Considering the uncertainty around federal school funding, as the president continues to withhold more than $5 billion from states and districts, this proposed priority is “a nice signal” to school districts that it’s OK to use federal funds for AI-related activities, said Richard Culatta, the CEO of ISTE+ASCD.

But whether there will actually be grants to apply for, and whether the Education Department has the expertise to support K-12 schools in this initiative, remains to be seen, Culatta said, noting that the department’s office of education technology was shut down earlier this year.

“These are great priorities,” Culatta said.
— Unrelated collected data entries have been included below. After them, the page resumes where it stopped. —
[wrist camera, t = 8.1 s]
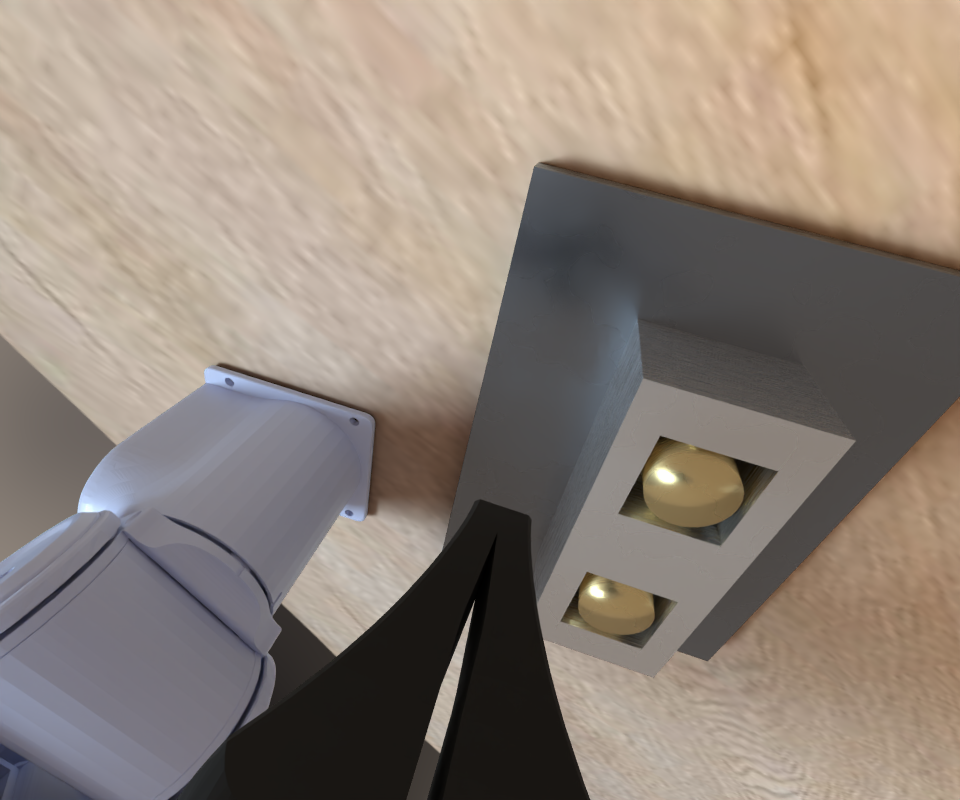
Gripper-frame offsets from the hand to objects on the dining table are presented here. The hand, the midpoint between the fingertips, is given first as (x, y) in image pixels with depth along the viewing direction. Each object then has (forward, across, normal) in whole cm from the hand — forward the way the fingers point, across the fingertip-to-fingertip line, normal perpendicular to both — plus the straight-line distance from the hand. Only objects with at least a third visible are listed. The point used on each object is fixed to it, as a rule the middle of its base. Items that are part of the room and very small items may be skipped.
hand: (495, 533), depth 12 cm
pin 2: (+9, -6, +1) cm, 11 cm away
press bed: (+10, -6, +4) cm, 13 cm away
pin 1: (+9, -6, +8) cm, 13 cm away
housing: (+9, -6, +4) cm, 12 cm away
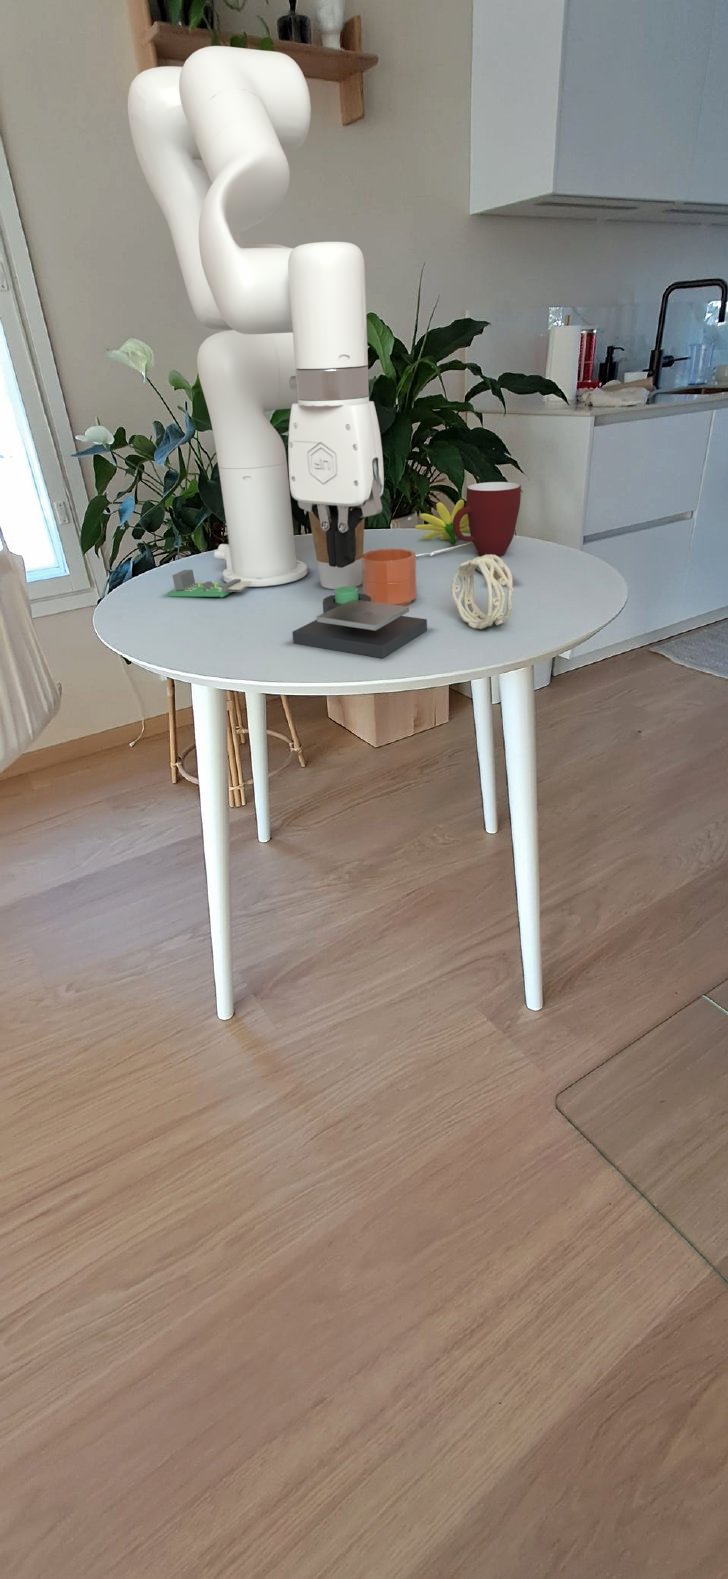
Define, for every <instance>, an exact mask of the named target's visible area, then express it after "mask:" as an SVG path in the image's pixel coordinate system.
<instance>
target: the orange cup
mask: <svg viewBox="0 0 728 1579" xmlns="http://www.w3.org/2000/svg"><path fill="white" fill-rule="evenodd" d="M416 555H417V553H416V552H415V551H413V550H410V549H405V548H382V549H375V550H371V551H367V552H365V553H363V555H362V557H361V559H362V594H366V595H368V596H370V597H371V602H377V603H384V604H392V605H400V606H408V605H410V604H411V603H412V601H413V600H416V598H417V556H416Z"/></svg>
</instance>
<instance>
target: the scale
mask: <svg viewBox="0 0 728 1579" xmlns="http://www.w3.org/2000/svg"><path fill="white" fill-rule="evenodd" d="M358 598H359V600H361V601H369V602H371V597H370V596H368V595H366V594H363V593H361V592H360V593H359V592H358ZM340 605H342V604H340V603H335V594H331V595H329V596H327V597H324V598H323V601H322V612H323V613H326V612H328V611H330V610H332V609H334V608H336V607H338V606H340ZM323 613H322V614H323ZM427 631H428V620H427V618H421V617H415V616H414V617H412V616H406V615H402V616H400V617H399V618H397V619H395V620H393V621H392V622H390V623H388V624H386V625H385V626H383V627H381V628H379V629H378V630H376V631H375V630H368V629H362V628H355V627H348V626H342V625H335V624H328V623H322V622H317V619H315V620H312V621H311V622H309V623H307V624H305V625H303V626H301V627H298V628H297V629H295V630H292V642H293V643H292V644H296V645H302V646H310V647H315V648H321V649H324V650H325V649H326V650H332V651H338V652H343V653H349V654H354V655H355V654H356V655H360V656H361V655H362V656H367V657H373V658H379V659H384V658H386V657H387V656H389V655H391V654H392V653H394V652H395V651H397V650H399V649H400V648H402V647H404V646H405V645H407V644H408V643H410V642H412V641H413V640H415V639H416V638H418V637H419V636H421V635H422V634H424V633H426V632H427Z"/></svg>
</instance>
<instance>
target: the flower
mask: <svg viewBox="0 0 728 1579" xmlns="http://www.w3.org/2000/svg"><path fill="white" fill-rule="evenodd" d="M435 506H436V510H437V513H438V514H439V517H440V518H438V517H436V516H433V515H432V514H428V513H421V514H420V515H419V518H420V519H422V520H423V521H425V522H427V524H417V525H415V526H414V529H417V530H420V531H421V530H422V531H431V532H428V533H426V534H425V535H423V536H422V539H424V540H429V539H432V538H435V537H436V538H437V537H439V536H440V538H439V541H440V540H441V541H447V540H448V541H449V540H450V543H451V545H452V546H454V545H456V540H460V539H459V538H458V537H456V535H455V534H454V532H453V519H454V516H455V514H456V513H457V511H458V510H459V509H461V508H463V507H465V500H464V499H459V500H458V501H457V502H456V504H455V506H454V507H453V510H452V512H451V513H450V512H449V510H448V509H447V507H446V506H445V505H444V504H443V503H442V502H437V503H436V505H435ZM460 532H461V534H462V535H463V536H465V535H464V534H469V535H470V528H469V521H468V515H467V514H465V515H464V516H463V517H462V519H461V521H460Z"/></svg>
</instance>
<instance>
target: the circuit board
mask: <svg viewBox="0 0 728 1579" xmlns="http://www.w3.org/2000/svg"><path fill="white" fill-rule="evenodd" d="M171 577H172V581H173V586H174V589H172V590H170V591H168V592H166V595H167V597H217V598H218V597H219V598H221V599H222V598H224V597H226V596H228V595H230V594H231V593H233V592H236V591H244V590H245V589H246V588H251V587H250V586H247V585H249V584H250V583H252V581H241V579H234V580H233V581H230V582H229V583H226V582H224V583H222V582H220V583H219V582H215V583H214V582H212V581H208V580H207V581H205V582H199V583H198V582H197V583H196V581H195V575H194V571H193V569H183V570H181V571H179V572H177V573H174V574H172V575H171Z"/></svg>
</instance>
But there’s a “difference between priorities that are just on paper, and priorities that actually get implemented with support behind them, and I hope we see that.”

What the proposed priorities include

The proposed priority to advance AI in education is broken down into two categories: expanding the understanding of AI and expanding the appropriate use of AI. Within those categories, the department has provided a list of what it would be interested in seeing from future grant proposals, including plans to:

  • Support the integration of AI literacy skills and concepts into teaching and learning practices;
  • Expand offerings of AI and computer science education in K-12;
  • Provide professional development for educators on the integration of the fundamentals of AI into their respective subject areas;
  • Partner with state or local education agencies to encourage dual-enrollment course offerings to earn credentials in AI-related coursework;
  • Integrate AI-driven tools into classrooms to personalize learning, improve student outcomes, and support differentiated instruction.

Pat Yongpradit, the chief academic officer of Code.org, a nonprofit that promotes computer science education, applauded the proposal, especially because it doesn’t just focus on passively learning about AI technologies.

“There’s a call to awareness, but there’s also calls to action,” he said.

Yongpradit said he was glad the draft acknowledges that computer science education is foundational for AI literacy, and that the work of integrating AI in education should be interdisciplinary.

He agreed with the department’s definition of AI literacy, too, which states: “The technical knowledge, durable skills, and future ready attitudes required to thrive in a world influenced by AI. It enables learners to engage, create with, manage, and design AI, while critically evaluating its benefits, risks, and implications.”

“This is a very empowering definition,” said Yongpradit, who also leads the TeachAI initiative. “It doesn’t equate AI literacy with prompt engineering and only that. There’s way more to it.”

Culatta added that the department’s inclusion of using AI to improve teacher training and evaluation in its proposed priorities is a good idea.

“That’s often left out of the conversation,” he said.

What experts say is missing from the proposed priorities

What’s missing from the current version of the proposed priorities on AI, however, is ensuring that AI tools are built with student learning in mind, Culatta said.

“All these things are great, but they assume that the AI tools are actually performing as they should,” he said.

Additionally, there should be a focus on “creating a healthy digital culture in schools,” Culatta said.

Schools are being encouraged to step up their AI use and integration, but at the same time, at least 31 states and the District of Columbia are already restricting student cellphone use or planning to do so. Culatta emphasized that navigating those priorities means ensuring students know how to use technology in “ways that aren’t dysfunctional and distracting.”

For Yongpradit, what’s missing is a focus on researching AI’s impact on youth social-emotional and mental health.

“We need people to figure this stuff out, and that’s why it needs to be called out as an explicit priority in the language,” Yongpradit said

The Education Department is accepting comments on the proposed priority on AI until Aug. 20, after which it will respond to the comments and then put out the final version. Submit comments here.

The proposed priority focused on AI is in addition to the priorities on evidence-based literacy, educational choice, and returning education to the states, which the department proposed in May.